INPUT

-*-*-

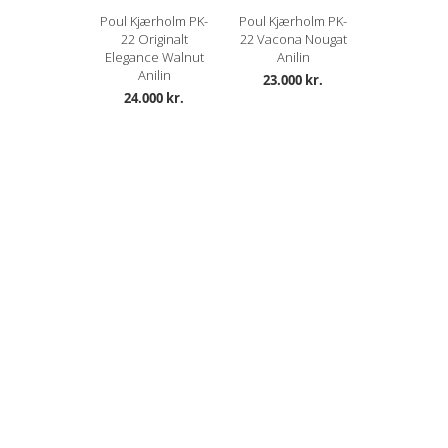
Poul Kjærholm PK-
Poul Kjærholm PK-
22 Originalt
22 Vacona Nougat
Elegance Walnut
Anilin
Anilin
23.000 kr.
24.000 kr.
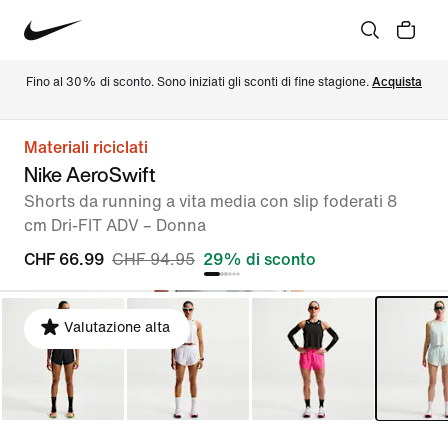
Fino al 30% di sconto. Sono iniziati gli sconti di fine stagione. 
Acquista
Materiali riciclati
Nike AeroSwift
Shorts da running a vita media con slip foderati 8
cm Dri-FIT ADV – Donna
CHF 66.99
CHF 94.95
29% di sconto
Valutazione alta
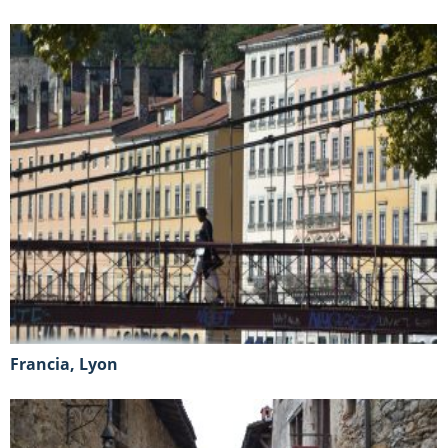
Francia, Lyon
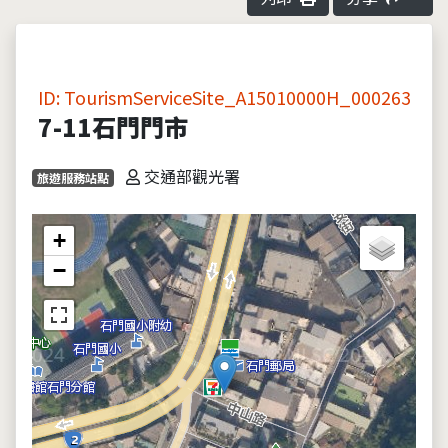
ID: TourismServiceSite_A15010000H_000263
7-11石門門市
交通部觀光署
旅遊服務站點
+
−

-*-*-

Please print the material exactly as given above, omitting the pictures.

ANSWER BOX
Poul Kjærholm PK-
Poul Kjærholm PK-
22 Originalt
22 Vacona Nougat
Elegance Walnut
Anilin
Anilin
23.000 kr.
24.000 kr.
Fino al 30% di sconto. Sono iniziati gli sconti di fine stagione. 
Acquista
Materiali riciclati
Nike AeroSwift
Shorts da running a vita media con slip foderati 8
cm Dri-FIT ADV – Donna
CHF 66.99
CHF 94.95
29% di sconto
Valutazione alta
Francia, Lyon
ID: TourismServiceSite_A15010000H_000263
7-11石門門市
交通部觀光署
旅遊服務站點
+
−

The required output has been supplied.